- Aim of the exercise
Omitting all pictures, retype the entries below exactly as given.

- Provided data
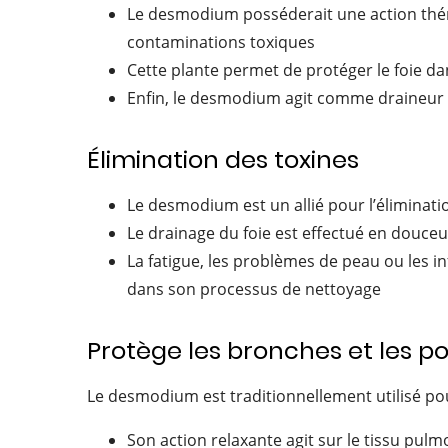
Le desmodium posséderait une action thérap
contaminations toxiques
Cette plante permet de protéger le foie d
Enfin, le desmodium agit comme draineur hé
Élimination des toxines
Le desmodium est un allié pour l’éliminati
Le drainage du foie est effectué en douce
La fatigue, les problèmes de peau ou les i
dans son processus de nettoyage
Protège les bronches et les 
Le desmodium est traditionnellement utilisé pour
Son action relaxante agit sur le tissu pulm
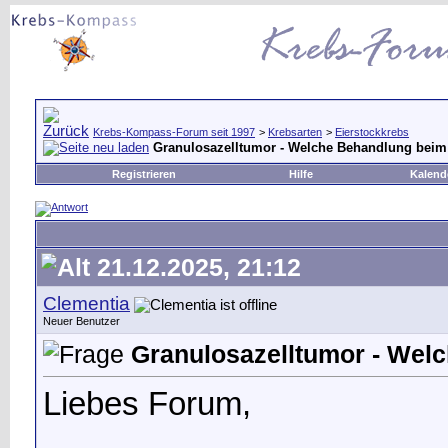
Krebs-Kompass-Forum seit 1997
>
Krebsarten
>
Eierstockkrebs
Granulosazelltumor - Welche Behandlung beim
Registrieren
Hilfe
Kalend
21.12.2025, 21:12
Clementia
Neuer Benutzer
Granulosazelltumor - Wel
Liebes Forum,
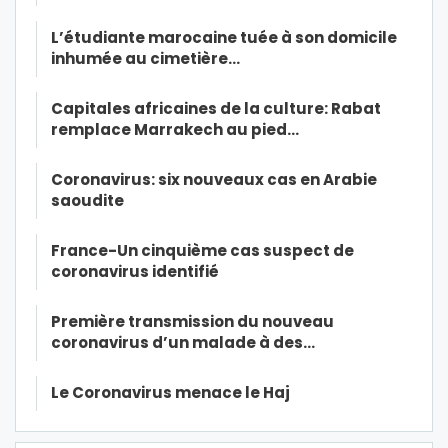
L’étudiante marocaine tuée à son domicile
inhumée au cimetière…
Capitales africaines de la culture: Rabat
remplace Marrakech au pied…
Coronavirus: six nouveaux cas en Arabie
saoudite
France-Un cinquième cas suspect de
coronavirus identifié
Première transmission du nouveau
coronavirus d’un malade à des…
Le Coronavirus menace le Haj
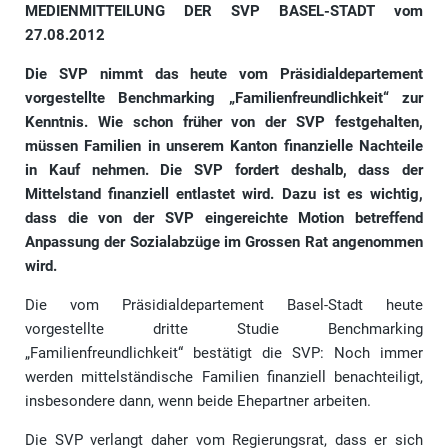
MEDIENMITTEILUNG DER SVP BASEL-STADT vom
27.08.2012
Die SVP nimmt das heute vom Präsidialdepartement
vorgestellte Benchmarking „Familienfreundlichkeit“ zur
Kenntnis. Wie schon früher von der SVP festgehalten,
müssen Familien in unserem Kanton finanzielle Nachteile
in Kauf nehmen. Die SVP fordert deshalb, dass der
Mittelstand finanziell entlastet wird. Dazu ist es wichtig,
dass die von der SVP eingereichte Motion betreffend
Anpassung der Sozialabzüge im Grossen Rat angenommen
wird.
Die vom Präsidialdepartement Basel-Stadt heute
vorgestellte dritte Studie Benchmarking
„Familienfreundlichkeit“ bestätigt die SVP: Noch immer
werden mittelständische Familien finanziell benachteiligt,
insbesondere dann, wenn beide Ehepartner arbeiten.
Die SVP verlangt daher vom Regierungsrat, dass er sich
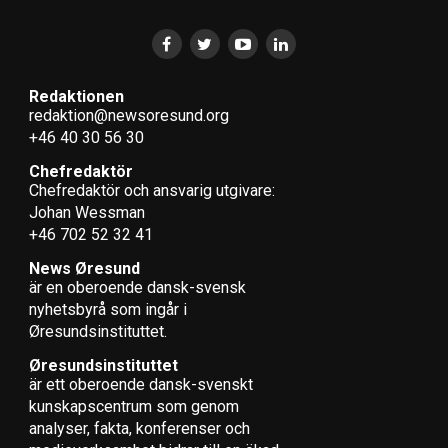
Redaktionen
redaktion@newsoresund.org
+46 40 30 56 30
Chefredaktör
Chefredaktör och ansvarig utgivare:
Johan Wessman
+46 702 52 32 41
News Øresund
är en oberoende dansk-svensk
nyhets­byrå som ingår i
Øresundsinstituttet.
Øresundsinstituttet
är ett oberoende dansk-svenskt
kunskapscentrum som genom
analyser, fakta, konferenser och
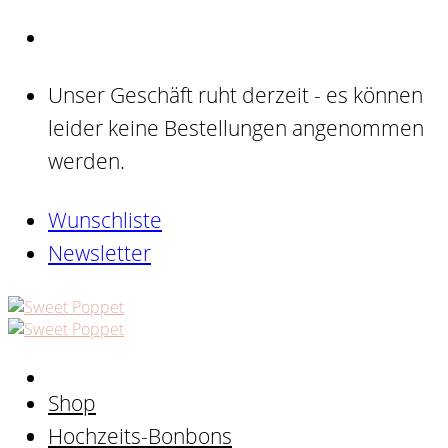
Skip
to
content
Unser Geschäft ruht derzeit - es können
leider keine Bestellungen angenommen
werden.
Wunschliste
Newsletter
Shop
Hochzeits-Bonbons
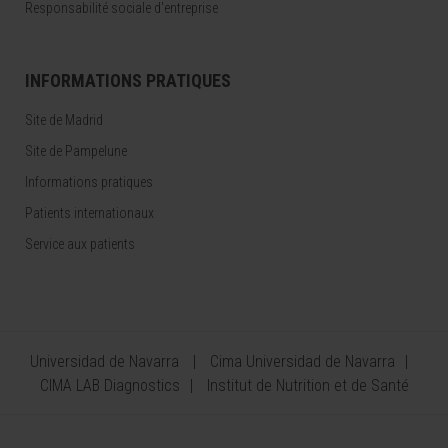
Responsabilité sociale d'entreprise
INFORMATIONS PRATIQUES
Site de Madrid
Site de Pampelune
Informations pratiques
Patients internationaux
Service aux patients
Universidad de Navarra
Cima Universidad de Navarra
CIMA LAB Diagnostics
Institut de Nutrition et de Santé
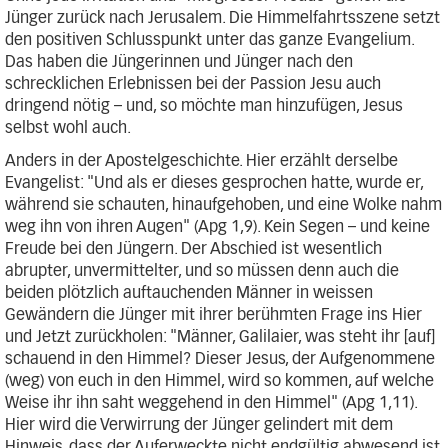
Jünger zurück nach Jerusalem. Die Himmelfahrtsszene setzt
den positiven Schlusspunkt unter das ganze Evangelium.
Das haben die Jüngerinnen und Jünger nach den
schrecklichen Erlebnissen bei der Passion Jesu auch
dringend nötig – und, so möchte man hinzufügen, Jesus
selbst wohl auch.
Anders in der Apostelgeschichte. Hier erzählt derselbe
Evangelist: "Und als er dieses gesprochen hatte, wurde er,
während sie schauten, hinaufgehoben, und eine Wolke nahm
weg ihn von ihren Augen" (Apg 1,9). Kein Segen – und keine
Freude bei den Jüngern. Der Abschied ist wesentlich
abrupter, unvermittelter, und so müssen denn auch die
beiden plötzlich auftauchenden Männer in weissen
Gewändern die Jünger mit ihrer berühmten Frage ins Hier
und Jetzt zurückholen: "Männer, Galilaier, was steht ihr [auf]
schauend in den Himmel? Dieser Jesus, der Aufgenommene
(weg) von euch in den Himmel, wird so kommen, auf welche
Weise ihr ihn saht weggehend in den Himmel" (Apg 1,11).
Hier wird die Verwirrung der Jünger gelindert mit dem
Hinweis, dass der Auferweckte nicht endgültig abwesend ist,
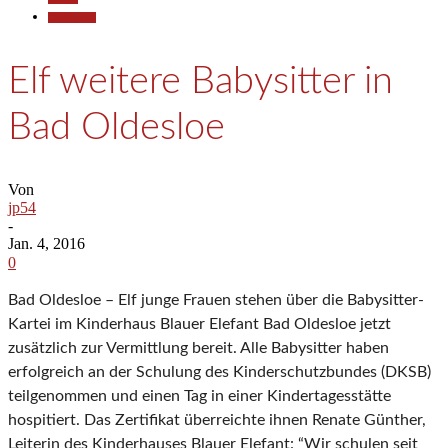
Gesellschaft
Elf weitere Babysitter in
Bad Oldesloe
Von
jp54
-
Jan. 4, 2016
0
Bad Oldesloe – Elf junge Frauen stehen über die Babysitter-
Kartei im Kinderhaus Blauer Elefant Bad Oldesloe jetzt
zusätzlich zur Vermittlung bereit. Alle Babysitter haben
erfolgreich an der Schulung des Kinderschutzbundes (DKSB)
teilgenommen und einen Tag in einer Kindertagesstätte
hospitiert. Das Zertifikat überreichte ihnen Renate Günther,
Leiterin des Kinderhauses Blauer Elefant: “Wir schulen seit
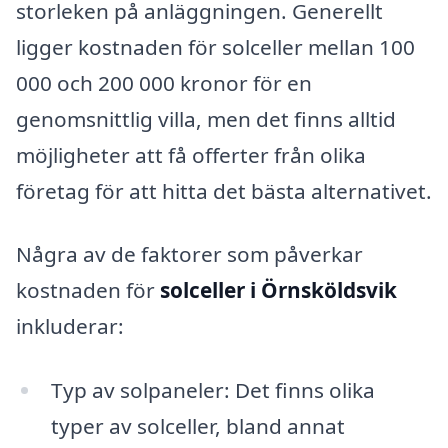
storleken på anläggningen. Generellt
ligger kostnaden för solceller mellan 100
000 och 200 000 kronor för en
genomsnittlig villa, men det finns alltid
möjligheter att få offerter från olika
företag för att hitta det bästa alternativet.
Några av de faktorer som påverkar
kostnaden för
solceller i Örnsköldsvik
inkluderar:
Typ av solpaneler: Det finns olika
typer av solceller, bland annat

- Solution to the exercise
Le desmodium posséderait une action thérap
contaminations toxiques
Cette plante permet de protéger le foie d
Enfin, le desmodium agit comme draineur hé
Élimination des toxines
Le desmodium est un allié pour l’éliminati
Le drainage du foie est effectué en douce
La fatigue, les problèmes de peau ou les i
dans son processus de nettoyage
Protège les bronches et les 
Le desmodium est traditionnellement utilisé pour
Son action relaxante agit sur le tissu pulm
Krebs-Kompass-Forum seit 1997
>
Krebsarten
>
Eierstockkrebs
Granulosazelltumor - Welche Behandlung beim
Registrieren
Hilfe
Kalend
21.12.2025, 21:12
Clementia
Neuer Benutzer
Granulosazelltumor - Wel
Liebes Forum,
L’étudiante marocaine tuée à son domicile
inhumée au cimetière…
Capitales africaines de la culture: Rabat
remplace Marrakech au pied…
Coronavirus: six nouveaux cas en Arabie
saoudite
France-Un cinquième cas suspect de
coronavirus identifié
Première transmission du nouveau
coronavirus d’un malade à des…
Le Coronavirus menace le Haj
MEDIENMITTEILUNG DER SVP BASEL-STADT vom
27.08.2012
Die SVP nimmt das heute vom Präsidialdepartement
vorgestellte Benchmarking „Familienfreundlichkeit“ zur
Kenntnis. Wie schon früher von der SVP festgehalten,
müssen Familien in unserem Kanton finanzielle Nachteile
in Kauf nehmen. Die SVP fordert deshalb, dass der
Mittelstand finanziell entlastet wird. Dazu ist es wichtig,
dass die von der SVP eingereichte Motion betreffend
Anpassung der Sozialabzüge im Grossen Rat angenommen
wird.
Die vom Präsidialdepartement Basel-Stadt heute
vorgestellte dritte Studie Benchmarking
„Familienfreundlichkeit“ bestätigt die SVP: Noch immer
werden mittelständische Familien finanziell benachteiligt,
insbesondere dann, wenn beide Ehepartner arbeiten.
Die SVP verlangt daher vom Regierungsrat, dass er sich
Redaktionen
redaktion@newsoresund.org
+46 40 30 56 30
Chefredaktör
Chefredaktör och ansvarig utgivare:
Johan Wessman
+46 702 52 32 41
News Øresund
är en oberoende dansk-svensk
nyhets­byrå som ingår i
Øresundsinstituttet.
Øresundsinstituttet
är ett oberoende dansk-svenskt
kunskapscentrum som genom
analyser, fakta, konferenser och
Skip
to
content
Unser Geschäft ruht derzeit - es können
leider keine Bestellungen angenommen
werden.
Wunschliste
Newsletter
Shop
Hochzeits-Bonbons
Responsabilité sociale d'entreprise
INFORMATIONS PRATIQUES
Site de Madrid
Site de Pampelune
Informations pratiques
Patients internationaux
Service aux patients
Universidad de Navarra
Cima Universidad de Navarra
CIMA LAB Diagnostics
Institut de Nutrition et de Santé
Jünger zurück nach Jerusalem. Die Himmelfahrtsszene setzt
den positiven Schlusspunkt unter das ganze Evangelium.
Das haben die Jüngerinnen und Jünger nach den
schrecklichen Erlebnissen bei der Passion Jesu auch
dringend nötig – und, so möchte man hinzufügen, Jesus
selbst wohl auch.
Anders in der Apostelgeschichte. Hier erzählt derselbe
Evangelist: "Und als er dieses gesprochen hatte, wurde er,
während sie schauten, hinaufgehoben, und eine Wolke nahm
weg ihn von ihren Augen" (Apg 1,9). Kein Segen – und keine
Freude bei den Jüngern. Der Abschied ist wesentlich
abrupter, unvermittelter, und so müssen denn auch die
beiden plötzlich auftauchenden Männer in weissen
Gewändern die Jünger mit ihrer berühmten Frage ins Hier
und Jetzt zurückholen: "Männer, Galilaier, was steht ihr [auf]
schauend in den Himmel? Dieser Jesus, der Aufgenommene
(weg) von euch in den Himmel, wird so kommen, auf welche
Weise ihr ihn saht weggehend in den Himmel" (Apg 1,11).
Hier wird die Verwirrung der Jünger gelindert mit dem
Hinweis, dass der Auferweckte nicht endgültig abwesend ist,
Gesellschaft
Elf weitere Babysitter in
Bad Oldesloe
Von
jp54
-
Jan. 4, 2016
0
Bad Oldesloe – Elf junge Frauen stehen über die Babysitter-
Kartei im Kinderhaus Blauer Elefant Bad Oldesloe jetzt
zusätzlich zur Vermittlung bereit. Alle Babysitter haben
erfolgreich an der Schulung des Kinderschutzbundes (DKSB)
teilgenommen und einen Tag in einer Kindertagesstätte
hospitiert. Das Zertifikat überreichte ihnen Renate Günther,
Leiterin des Kinderhauses Blauer Elefant: “Wir schulen seit
storleken på anläggningen. Generellt
ligger kostnaden för solceller mellan 100
000 och 200 000 kronor för en
genomsnittlig villa, men det finns alltid
möjligheter att få offerter från olika
företag för att hitta det bästa alternativet.
Några av de faktorer som påverkar
kostnaden för
solceller i Örnsköldsvik
inkluderar:
Typ av solpaneler: Det finns olika
typer av solceller, bland annat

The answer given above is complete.